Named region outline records
◆ ◆ ◆ ◆ ◆

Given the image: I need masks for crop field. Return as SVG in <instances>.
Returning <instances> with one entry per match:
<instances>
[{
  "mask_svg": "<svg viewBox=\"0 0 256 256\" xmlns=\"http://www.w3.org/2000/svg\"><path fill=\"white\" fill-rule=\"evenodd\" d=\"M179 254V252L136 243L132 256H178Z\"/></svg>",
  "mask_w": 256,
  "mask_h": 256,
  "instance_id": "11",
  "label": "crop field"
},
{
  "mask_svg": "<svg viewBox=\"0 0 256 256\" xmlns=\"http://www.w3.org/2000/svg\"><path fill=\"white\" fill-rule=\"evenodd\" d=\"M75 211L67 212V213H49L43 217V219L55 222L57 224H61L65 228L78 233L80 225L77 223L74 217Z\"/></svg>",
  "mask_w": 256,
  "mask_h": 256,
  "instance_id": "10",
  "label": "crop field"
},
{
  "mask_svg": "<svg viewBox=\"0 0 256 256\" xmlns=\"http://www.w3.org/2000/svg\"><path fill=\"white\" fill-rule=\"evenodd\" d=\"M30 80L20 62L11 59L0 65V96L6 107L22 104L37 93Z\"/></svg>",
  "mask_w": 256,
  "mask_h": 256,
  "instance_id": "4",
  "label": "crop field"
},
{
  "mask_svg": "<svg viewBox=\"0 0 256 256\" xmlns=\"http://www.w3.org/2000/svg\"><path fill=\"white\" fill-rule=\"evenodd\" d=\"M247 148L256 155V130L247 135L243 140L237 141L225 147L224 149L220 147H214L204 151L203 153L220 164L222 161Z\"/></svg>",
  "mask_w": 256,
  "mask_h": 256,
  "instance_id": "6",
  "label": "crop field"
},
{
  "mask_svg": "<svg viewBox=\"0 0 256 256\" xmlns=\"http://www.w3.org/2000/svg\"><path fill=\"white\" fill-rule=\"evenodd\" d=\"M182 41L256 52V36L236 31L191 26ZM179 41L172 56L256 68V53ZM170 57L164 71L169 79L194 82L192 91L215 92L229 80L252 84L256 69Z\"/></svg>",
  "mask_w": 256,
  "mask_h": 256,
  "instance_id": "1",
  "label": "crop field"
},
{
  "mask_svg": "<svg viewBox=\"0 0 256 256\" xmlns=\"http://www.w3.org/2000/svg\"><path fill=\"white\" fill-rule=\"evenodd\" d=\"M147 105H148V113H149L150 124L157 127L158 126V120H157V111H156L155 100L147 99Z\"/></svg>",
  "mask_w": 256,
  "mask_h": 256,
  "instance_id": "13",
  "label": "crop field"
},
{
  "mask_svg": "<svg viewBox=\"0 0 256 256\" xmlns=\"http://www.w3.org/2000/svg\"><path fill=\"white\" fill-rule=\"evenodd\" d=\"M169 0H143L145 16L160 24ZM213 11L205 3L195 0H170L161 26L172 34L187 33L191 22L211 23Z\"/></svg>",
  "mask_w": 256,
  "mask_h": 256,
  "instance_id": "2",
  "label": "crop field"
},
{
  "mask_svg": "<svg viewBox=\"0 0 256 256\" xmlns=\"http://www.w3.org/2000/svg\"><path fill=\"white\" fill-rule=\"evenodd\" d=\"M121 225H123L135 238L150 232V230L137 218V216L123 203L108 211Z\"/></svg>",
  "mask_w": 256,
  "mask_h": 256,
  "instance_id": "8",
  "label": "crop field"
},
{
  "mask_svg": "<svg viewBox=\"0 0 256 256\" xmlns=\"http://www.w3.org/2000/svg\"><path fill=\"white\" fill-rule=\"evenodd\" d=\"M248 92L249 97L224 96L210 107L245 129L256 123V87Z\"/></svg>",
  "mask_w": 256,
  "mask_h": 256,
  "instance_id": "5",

◆ ◆ ◆ ◆ ◆

■ **Task statement**:
Every record shown above should be written out again exactly.

■ **Task response**:
Given the image: I need masks for crop field. Return as SVG in <instances>.
Returning <instances> with one entry per match:
<instances>
[{
  "mask_svg": "<svg viewBox=\"0 0 256 256\" xmlns=\"http://www.w3.org/2000/svg\"><path fill=\"white\" fill-rule=\"evenodd\" d=\"M179 254V252L136 243L132 256H178Z\"/></svg>",
  "mask_w": 256,
  "mask_h": 256,
  "instance_id": "11",
  "label": "crop field"
},
{
  "mask_svg": "<svg viewBox=\"0 0 256 256\" xmlns=\"http://www.w3.org/2000/svg\"><path fill=\"white\" fill-rule=\"evenodd\" d=\"M75 211L67 212V213H49L43 217V219L55 222L57 224H61L65 228L78 233L80 225L77 223L74 217Z\"/></svg>",
  "mask_w": 256,
  "mask_h": 256,
  "instance_id": "10",
  "label": "crop field"
},
{
  "mask_svg": "<svg viewBox=\"0 0 256 256\" xmlns=\"http://www.w3.org/2000/svg\"><path fill=\"white\" fill-rule=\"evenodd\" d=\"M30 80L20 62L11 59L0 65V96L6 107L22 104L37 93Z\"/></svg>",
  "mask_w": 256,
  "mask_h": 256,
  "instance_id": "4",
  "label": "crop field"
},
{
  "mask_svg": "<svg viewBox=\"0 0 256 256\" xmlns=\"http://www.w3.org/2000/svg\"><path fill=\"white\" fill-rule=\"evenodd\" d=\"M247 148L256 155V130L247 135L243 140L237 141L225 147L224 149L220 147H214L204 151L203 153L220 164L222 161Z\"/></svg>",
  "mask_w": 256,
  "mask_h": 256,
  "instance_id": "6",
  "label": "crop field"
},
{
  "mask_svg": "<svg viewBox=\"0 0 256 256\" xmlns=\"http://www.w3.org/2000/svg\"><path fill=\"white\" fill-rule=\"evenodd\" d=\"M182 41L256 52V36L236 31L191 26ZM179 41L172 56L256 68V53ZM170 57L164 71L169 79L194 82L192 91L215 92L229 80L252 84L256 69Z\"/></svg>",
  "mask_w": 256,
  "mask_h": 256,
  "instance_id": "1",
  "label": "crop field"
},
{
  "mask_svg": "<svg viewBox=\"0 0 256 256\" xmlns=\"http://www.w3.org/2000/svg\"><path fill=\"white\" fill-rule=\"evenodd\" d=\"M147 105H148V113H149L150 124L157 127L158 126V120H157V111H156L155 100L147 99Z\"/></svg>",
  "mask_w": 256,
  "mask_h": 256,
  "instance_id": "13",
  "label": "crop field"
},
{
  "mask_svg": "<svg viewBox=\"0 0 256 256\" xmlns=\"http://www.w3.org/2000/svg\"><path fill=\"white\" fill-rule=\"evenodd\" d=\"M169 0H143L145 16L160 24ZM213 11L205 3L195 0H170L161 26L172 34L187 33L191 22L211 23Z\"/></svg>",
  "mask_w": 256,
  "mask_h": 256,
  "instance_id": "2",
  "label": "crop field"
},
{
  "mask_svg": "<svg viewBox=\"0 0 256 256\" xmlns=\"http://www.w3.org/2000/svg\"><path fill=\"white\" fill-rule=\"evenodd\" d=\"M121 225H123L135 238L150 232V230L137 218V216L123 203L108 211Z\"/></svg>",
  "mask_w": 256,
  "mask_h": 256,
  "instance_id": "8",
  "label": "crop field"
},
{
  "mask_svg": "<svg viewBox=\"0 0 256 256\" xmlns=\"http://www.w3.org/2000/svg\"><path fill=\"white\" fill-rule=\"evenodd\" d=\"M248 92L249 97L224 96L210 107L245 129L256 123V87Z\"/></svg>",
  "mask_w": 256,
  "mask_h": 256,
  "instance_id": "5",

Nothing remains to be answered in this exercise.